[ENTRIES SUPPLIED]

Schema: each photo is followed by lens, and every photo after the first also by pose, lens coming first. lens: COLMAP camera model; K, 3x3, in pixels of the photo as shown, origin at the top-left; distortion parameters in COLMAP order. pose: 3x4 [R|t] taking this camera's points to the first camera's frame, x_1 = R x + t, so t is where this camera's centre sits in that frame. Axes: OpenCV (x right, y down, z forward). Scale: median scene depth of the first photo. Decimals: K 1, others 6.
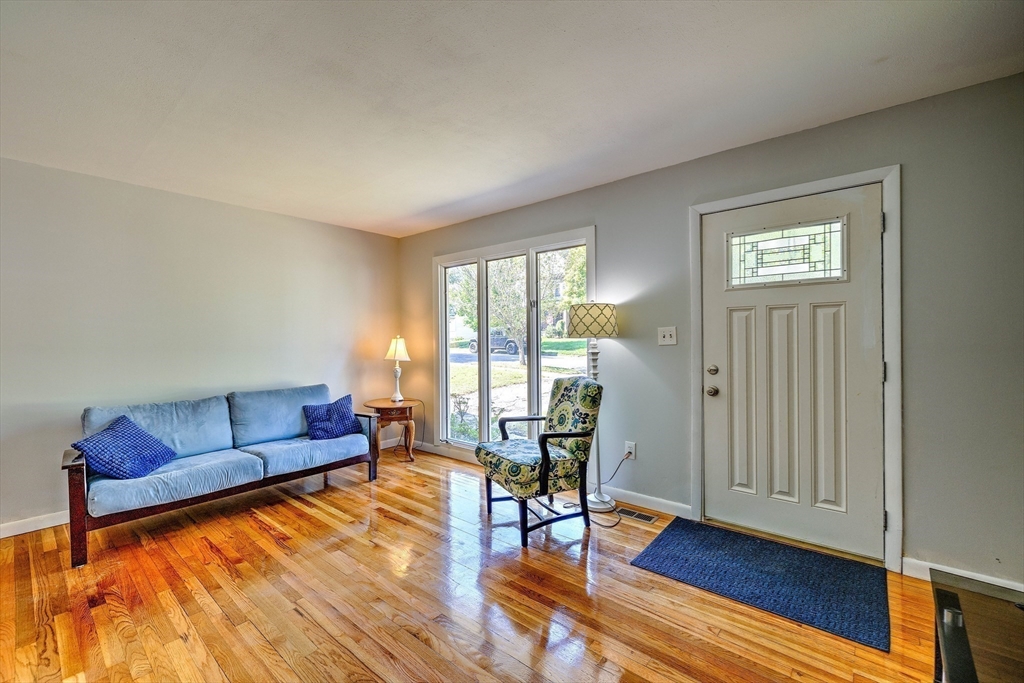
lens RADIAL K [[427.9, 0, 508.9], [0, 427.9, 337.7], [0, 0, 1]] dist [-0.001455, -0.000134]
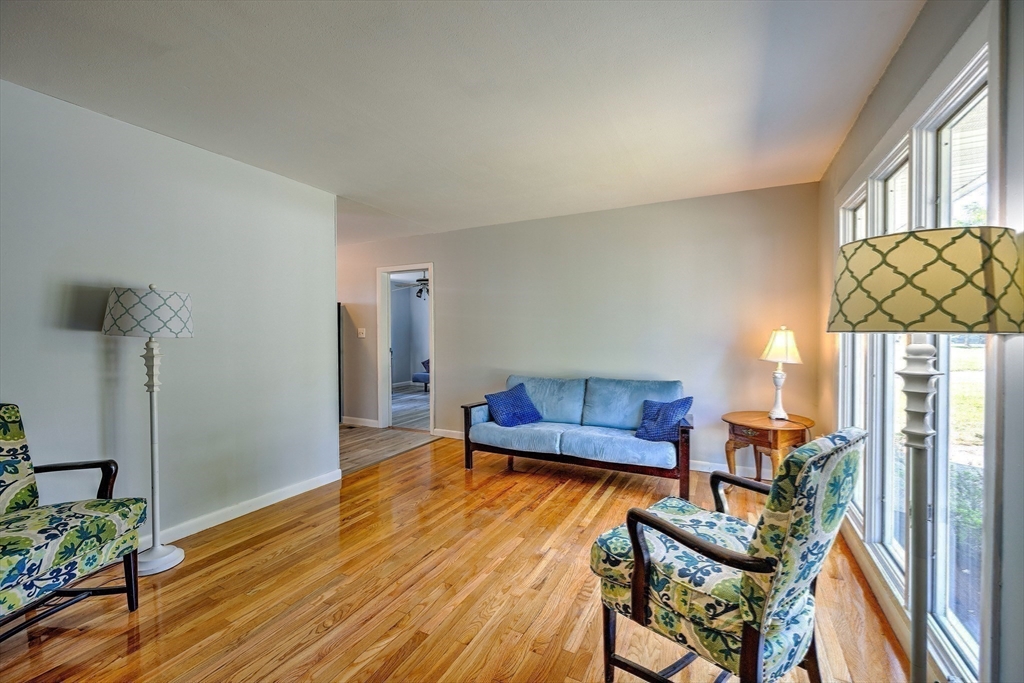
lens RADIAL K [[427.9, 0, 516.5], [0, 427.9, 339.3], [0, 0, 1]] dist [-0.001455, -0.000134]
pose [[0.235876, 0.025712, -0.971443, 0.508894], [-0.002298, 0.999662, 0.025901, -0.002120], [0.971780, -0.003877, 0.235855, 0.658657]]
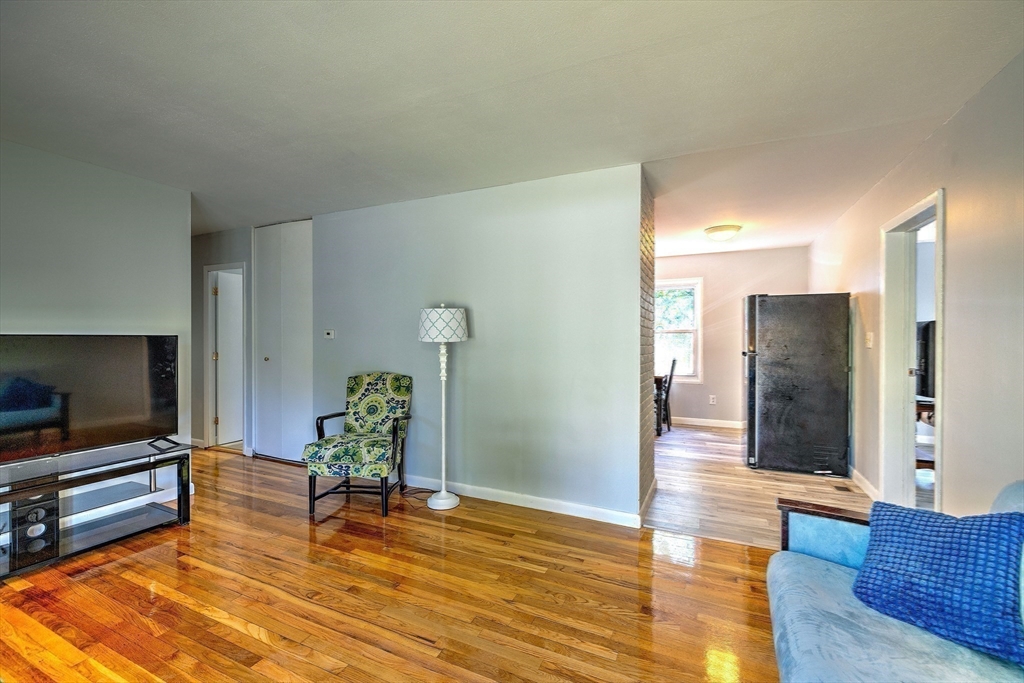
lens RADIAL K [[427.9, 0, 509.5], [0, 427.9, 338.7], [0, 0, 1]] dist [-0.001455, -0.000134]
pose [[-0.962936, 0.006597, -0.269648, -0.288516], [0.002749, 0.999889, 0.014646, -0.007399], [0.269714, 0.013362, -0.962848, 1.315337]]
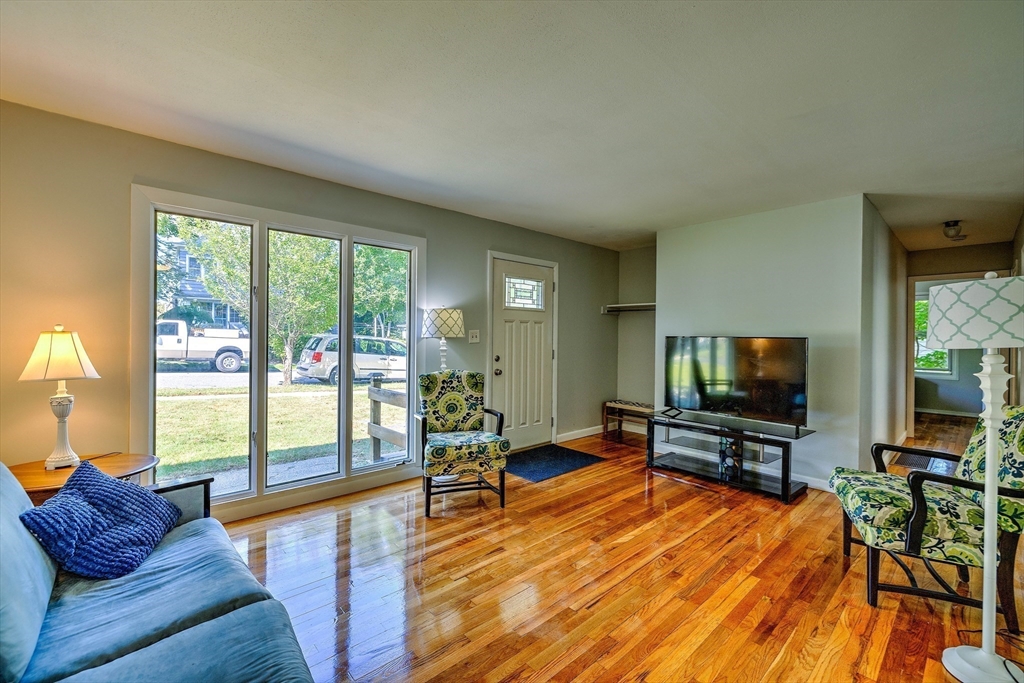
lens RADIAL K [[427.9, 0, 513.9], [0, 427.9, 338.8], [0, 0, 1]] dist [-0.001455, -0.000134]
pose [[0.124222, 0.008769, 0.992216, -1.048478], [-0.006510, 0.999947, -0.008023, 0.014185], [-0.992233, -0.005462, 0.124273, 0.729151]]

[/ENTRIES SUPPLIED]

▶ [AIM OF THE EXERCISE]: Revise all the lines above, changing each "photo" to "image" and keeping everything else the same. Leave the pictures out of your answer.

▶ [EXPECTED OUTPUT]:
Schema: each image is followed by lens, and every image after the first also by pose, lens coming first. lens: COLMAP camera model; K, 3x3, in pixels of the image as shown, origin at the top-left; distortion parameters in COLMAP order. pose: 3x4 [R|t] taking this camera's points to the first camera's frame, x_1 = R x + t, so t is where this camera's centre sits in that frame. Axes: OpenCV (x right, y down, z forward). Scale: median scene depth of the first image. Decimals: K 1, others 6.
lens RADIAL K [[427.9, 0, 508.9], [0, 427.9, 337.7], [0, 0, 1]] dist [-0.001455, -0.000134]
lens RADIAL K [[427.9, 0, 516.5], [0, 427.9, 339.3], [0, 0, 1]] dist [-0.001455, -0.000134]
pose [[0.235876, 0.025712, -0.971443, 0.508894], [-0.002298, 0.999662, 0.025901, -0.002120], [0.971780, -0.003877, 0.235855, 0.658657]]
lens RADIAL K [[427.9, 0, 509.5], [0, 427.9, 338.7], [0, 0, 1]] dist [-0.001455, -0.000134]
pose [[-0.962936, 0.006597, -0.269648, -0.288516], [0.002749, 0.999889, 0.014646, -0.007399], [0.269714, 0.013362, -0.962848, 1.315337]]
lens RADIAL K [[427.9, 0, 513.9], [0, 427.9, 338.8], [0, 0, 1]] dist [-0.001455, -0.000134]
pose [[0.124222, 0.008769, 0.992216, -1.048478], [-0.006510, 0.999947, -0.008023, 0.014185], [-0.992233, -0.005462, 0.124273, 0.729151]]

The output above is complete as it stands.